Our findings also have several implications for quality improvement initiatives within hospitals. First, because performance in processes of medical and surgical care was generally related to multiple HCAHPS domains, efforts to improve processes of care may need to reach several hospital areas and involve both doctors and nurses. Second, because the two general HCAHPS measures, overall hospital rating and willingness to recommend the hospital, had the strongest relationships with processes of care, these measures may be useful adjuncts in assessing the effects of some quality improvement initiatives. Finally, some of these relationships may give quality managers a better understanding of how to reduce certain types of safety complications.

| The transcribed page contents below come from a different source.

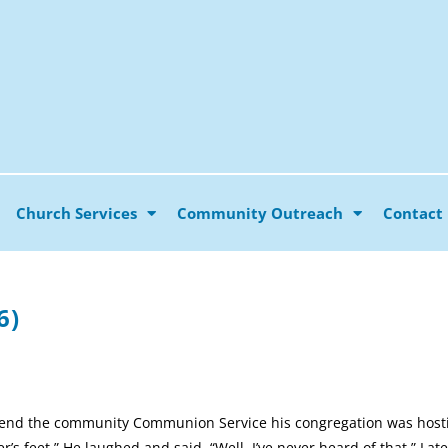
Church Services
Community Outreach
Contact
6)
attend the community Communion Service his congregation was hostin
s feet.” He laughed and said, “Well, I’ve never heard of that.” Late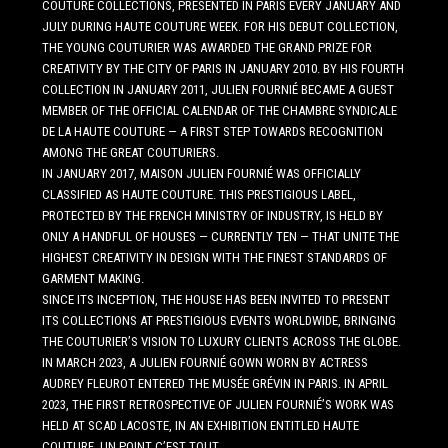
COUTURE COLLECTIONS, PRESENTED IN PARIS EVERY JANUARY AND
JULY DURING HAUTE COUTURE WEEK. FOR HIS DEBUT COLLECTION,
THE YOUNG COUTURIER WAS AWARDED THE GRAND PRIZE FOR
CREATIVITY BY THE CITY OF PARIS IN JANUARY 2010. BY HIS FOURTH
COLLECTION IN JANUARY 2011, JULIEN FOURNIÉ BECAME A GUEST
MEMBER OF THE OFFICIAL CALENDAR OF THE CHAMBRE SYNDICALE
DE LA HAUTE COUTURE — A FIRST STEP TOWARDS RECOGNITION
AMONG THE GREAT COUTURIERS.
IN JANUARY 2017, MAISON JULIEN FOURNIÉ WAS OFFICIALLY
CLASSIFIED AS HAUTE COUTURE. THIS PRESTIGIOUS LABEL,
PROTECTED BY THE FRENCH MINISTRY OF INDUSTRY, IS HELD BY
ONLY A HANDFUL OF HOUSES — CURRENTLY TEN — THAT UNITE THE
HIGHEST CREATIVITY IN DESIGN WITH THE FINEST STANDARDS OF
GARMENT MAKING.
SINCE ITS INCEPTION, THE HOUSE HAS BEEN INVITED TO PRESENT
ITS COLLECTIONS AT PRESTIGIOUS EVENTS WORLDWIDE, BRINGING
THE COUTURIER’S VISION TO LUXURY CLIENTS ACROSS THE GLOBE.
IN MARCH 2023, A JULIEN FOURNIÉ GOWN WORN BY ACTRESS
AUDREY FLEUROT ENTERED THE MUSÉE GRÉVIN IN PARIS. IN APRIL
2023, THE FIRST RETROSPECTIVE OF JULIEN FOURNIÉ’S WORK WAS
HELD AT SCAD LACOSTE, IN AN EXHIBITION ENTITLED HAUTE
COUTURE, UN POINT C’EST TOUT.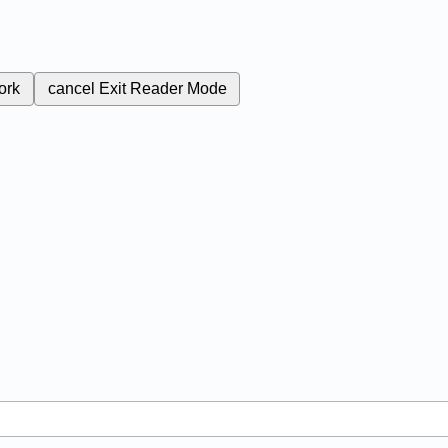
ork
cancel
Exit Reader Mode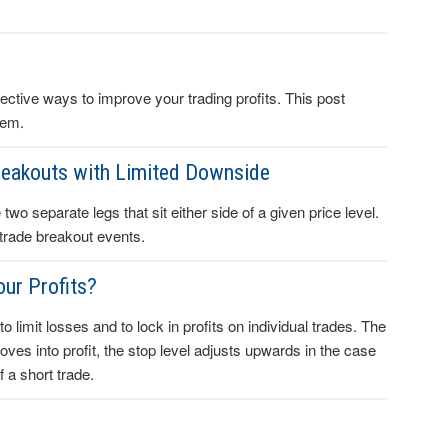
ctive ways to improve your trading profits. This post
hem.
reakouts with Limited Downside
wo separate legs that sit either side of a given price level.
 trade breakout events.
our Profits?
to limit losses and to lock in profits on individual trades. The
 moves into profit, the stop level adjusts upwards in the case
 a short trade.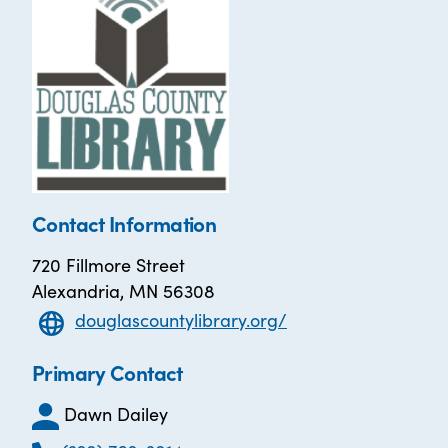
Contact Information
720 Fillmore Street
Alexandria, MN 56308
douglascountylibrary.org/
Primary Contact
Dawn Dailey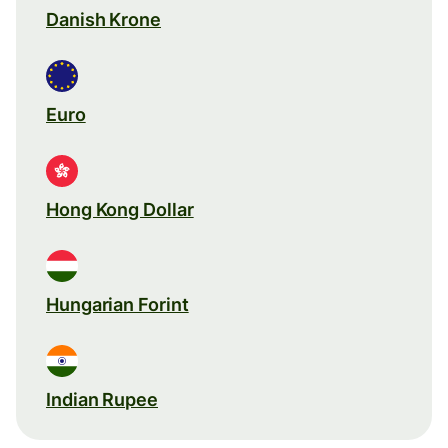
Danish Krone
Euro
Hong Kong Dollar
Hungarian Forint
Indian Rupee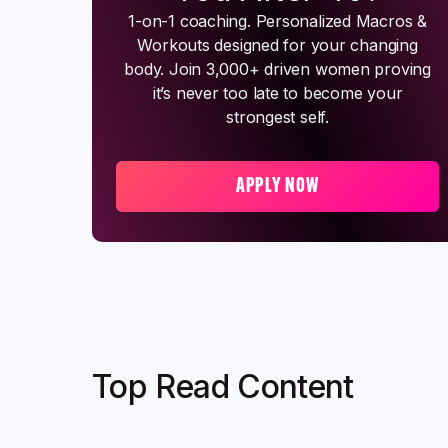
1-on-1 coaching. Personalized Macros &
Workouts designed for your changing
body. Join 3,000+ driven women proving
it’s never too late to become your
strongest self.
APPLY NOW
Top Read Content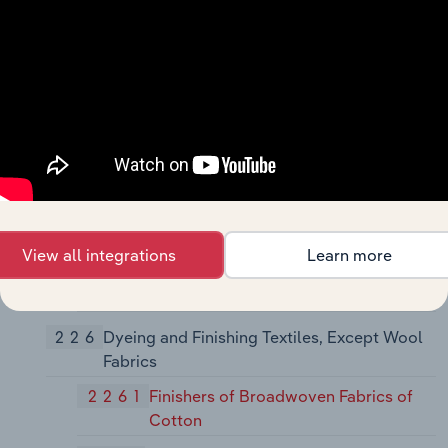
2251
Women's Full-Length and Knee-Length
Hosiery, Except Socks
2252
Hosiery, Not Elsewhere Classified
2253
Knit Outerwear Mills
2254
Knit Underwear and Nightwear Mills
2257
Weft Knit Fabric Mills
2258
Lace and Warp Knit Fabric Mills
View all integrations
Learn more
2259
Knitting Mills, Not Elsewhere
Classified
226
Dyeing and Finishing Textiles, Except Wool
Fabrics
2261
Finishers of Broadwoven Fabrics of
Cotton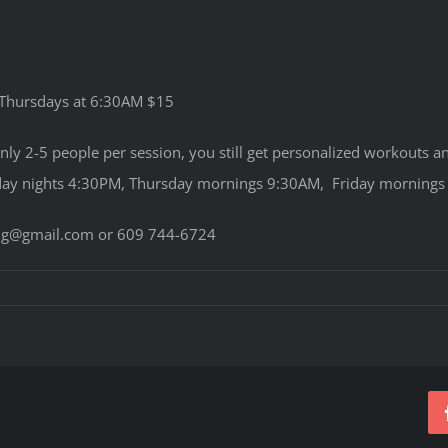
 Thursdays at 6:30AM $15
Only 2-5 people per session, you still get personalized workouts
y nights 4:30PM, Thursday mornings 9:30AM, Friday mornings 9
ning@gmail.com or 609 744-6724
on
FITMIX
CLASSES
SUMMARY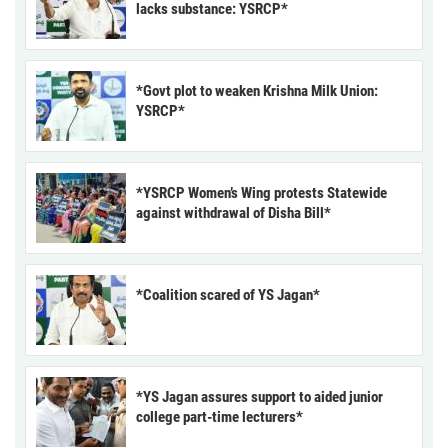
lacks substance: YSRCP*
*Govt plot to weaken Krishna Milk Union:
YSRCP*
*YSRCP Women’s Wing protests Statewide
against withdrawal of Disha Bill*
*Coalition scared of YS Jagan*
*YS Jagan assures support to aided junior
college part-time lecturers*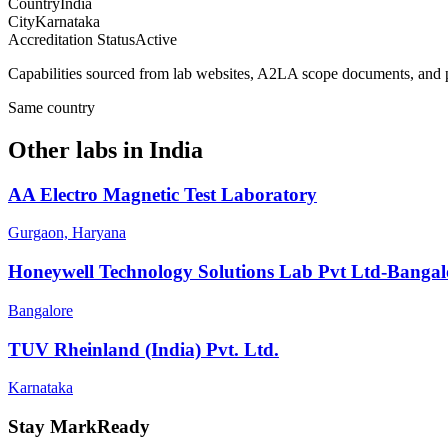
Country
India
City
Karnataka
Accreditation Status
Active
Capabilities sourced from lab websites, A2LA scope documents, and pu
Same country
Other labs in
India
AA Electro Magnetic Test Laboratory
Gurgaon, Haryana
Honeywell Technology Solutions Lab Pvt Ltd-Bangal
Bangalore
TUV Rheinland (India) Pvt. Ltd.
Karnataka
Stay MarkReady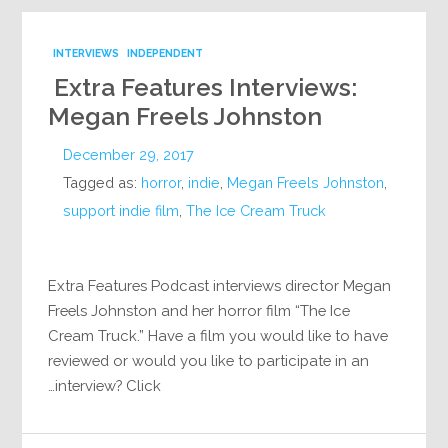
INTERVIEWS
INDEPENDENT
Extra Features Interviews:
Megan Freels Johnston
December 29, 2017
Tagged as:
horror
,
indie
,
Megan Freels Johnston
,
support indie film
,
The Ice Cream Truck
Extra Features Podcast interviews director Megan
Freels Johnston and her horror film “The Ice
Cream Truck.” Have a film you would like to have
reviewed or would you like to participate in an
interview? Click…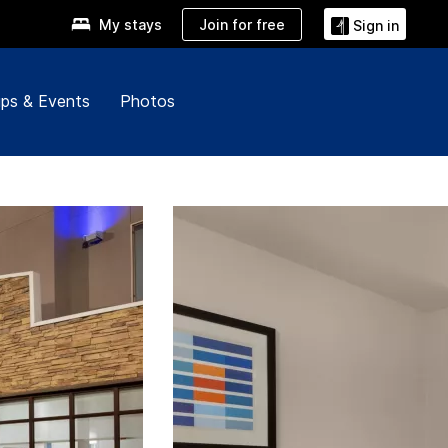
Join for free
My stays
Sign in
ps & Events
Photos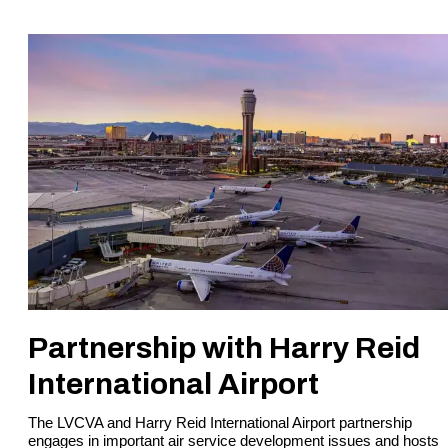
Partnership with Harry Reid
International Airport
The LVCVA and Harry Reid International Airport partnership
engages in important air service development issues and hosts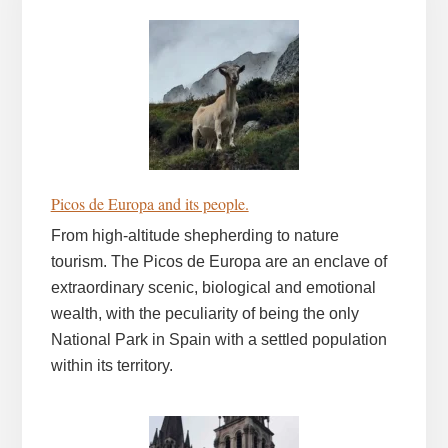
Picos de Europa and its people.
From high-altitude shepherding to nature
tourism. The Picos de Europa are an enclave of
extraordinary scenic, biological and emotional
wealth, with the peculiarity of being the only
National Park in Spain with a settled population
within its territory.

Our study has some potentially important limitations. First, we studied a sample of approximately 800 hospitals from the NCBD rather than all general medical and surgical hospitals that report to the HQA. Although we could have used publicly available data from HQA, the NCBD dataset allowed us to examine the experiences of medical and surgical patients separately, a substantial advantage because our preliminary analyses suggested perceptions of care can vary greatly across service lines within a hospital (O'Malley et al. 2005
). Nonetheless, it is possible that the hospitals participating in the NCBD are not representative of hospitals in the United States. Second, each quality measure used has limitations. As mentioned earlier, the HQA measures focus on only a small subset of medical and surgical care. However, the HQA process measures have been widely used as a basis of hospital grading, and CMS and others adopted both of these metrics for payment (Mechanic, Coleman, and Dobson 1998
; Ergin et al. 2004
;). Third, PSIs rely on accurate and complete coding of complications in billing data, and their validity as safety measures has not been well established (Agency for Healthcare Research and Quality 2003
; Zhan and Miller 2003
;). Therefore, our finding that better HCAHPS performance is related to lower incidence of some hospital complications should be interpreted with caution, although the correlations in the expected directions are suggestive of a true relationship across the population of hospitals we studied. Fourth, we performed multiple statistical tests examining associations, which create the potential for false-positive results due to chance. However, we found more relationships than would be expected by chance, and many of these relationships were consistent across specific quality and safety measures. Fifth, severity of patients' illnesses in a hospital service may contribute to perceptions of care and outcomes, but both the HCAHPS measures and the PSIs are adjusted for case mix. Finally, the metrics we used for comparison examine different subsets of patients treated in different time periods. Because our analyses were conducted at the hospital level, we think that it is unlikely that there would be significant changes in one or the other measure set over such a short time period. More closely aligned samples might have demonstrated even higher correlations.
In conclusion, the notable associations between measures of patient experiences of care and technical quality and safety in hospitals suggest that HCAHPS measures are important new measures for hospital care quality, even though further study is necessary to elucidate the implications of these relationships for improving hospital care.